The moment was an awful one, when George Borrow, the well-known author of Lavengro and The Bible in Spain, dashed into the surf and saved one life, and through his instrumentality the others were saved. We ourselves have known this brave and gifted man for years, and, daring as was his deed, we have known him more than once to risk his life for others. We are happy to add that he has sustained no material injury.

This paragraph in the Bury St. Edmunds newspaper was copied into the Plymouth Mail, and was there read by the Borrows of Cornwall, who had heard nothing of their relative, Thomas Borrow the army captain, and his family for fifty years or more. One of Borrow’s cousins by marriage, Robert Taylor of Penquite, invited him to his father’s homeland, and Borrow accepted, glad, we may be sure, of any excuse for a renewal of his wanderings. And so on the 23rd of December, 1853, Borrow made his way from Yarmouth to Plymouth by rail, and thence walked twenty miles to Liskeard, where quite a little party of Borrow’s cousins were present to greet him. The Borrow family consisted of Henry Borrow of Looe Down, the father of Mrs. Taylor, William Borrow of Trethinnick, Thomas Nicholas and Elizabeth Borrow, all first cousins, except Anne Taylor. Anne, talking to a friend, describes Borrow on this visit better than any one else has done:

A fine tall man of about six feet three; well-proportioned and not stout; able to walk five miles an hour successively; rather florid face without any hirsute appendages; hair white and soft; eyes and eyebrows dark; good nose and very nice mouth; well-shaped hands;—altogether a person you would notice in a crowd.

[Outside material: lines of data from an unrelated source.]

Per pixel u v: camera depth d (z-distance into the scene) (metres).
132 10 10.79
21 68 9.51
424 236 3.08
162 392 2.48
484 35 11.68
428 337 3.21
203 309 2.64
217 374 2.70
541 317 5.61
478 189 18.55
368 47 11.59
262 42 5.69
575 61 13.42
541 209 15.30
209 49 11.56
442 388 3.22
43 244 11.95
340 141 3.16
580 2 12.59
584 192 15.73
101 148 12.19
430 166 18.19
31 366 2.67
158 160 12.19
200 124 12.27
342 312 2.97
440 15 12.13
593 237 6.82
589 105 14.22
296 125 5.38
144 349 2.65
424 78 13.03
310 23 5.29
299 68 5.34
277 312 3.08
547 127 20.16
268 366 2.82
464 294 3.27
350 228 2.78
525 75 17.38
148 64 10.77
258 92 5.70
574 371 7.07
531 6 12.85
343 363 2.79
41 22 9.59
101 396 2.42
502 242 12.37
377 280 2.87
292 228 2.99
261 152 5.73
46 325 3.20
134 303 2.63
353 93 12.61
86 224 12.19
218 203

Borrow stayed at Penquite with his cousins from 24th December to 9th January, then he went on a walking tour to Land’s End, through Truro and Penzance; he was back at Penquite from 26th January to 1st February, and then took a week’s tramp to Tintagel, King Arthur’s Castle, and Pentire. Naturally he made inquiries into the language, already extinct, but spoken within the memory of the older inhabitants. “My relations are most excellent people,” he wrote to his wife from London on his way back, “but I could not understand more than half of what they said.”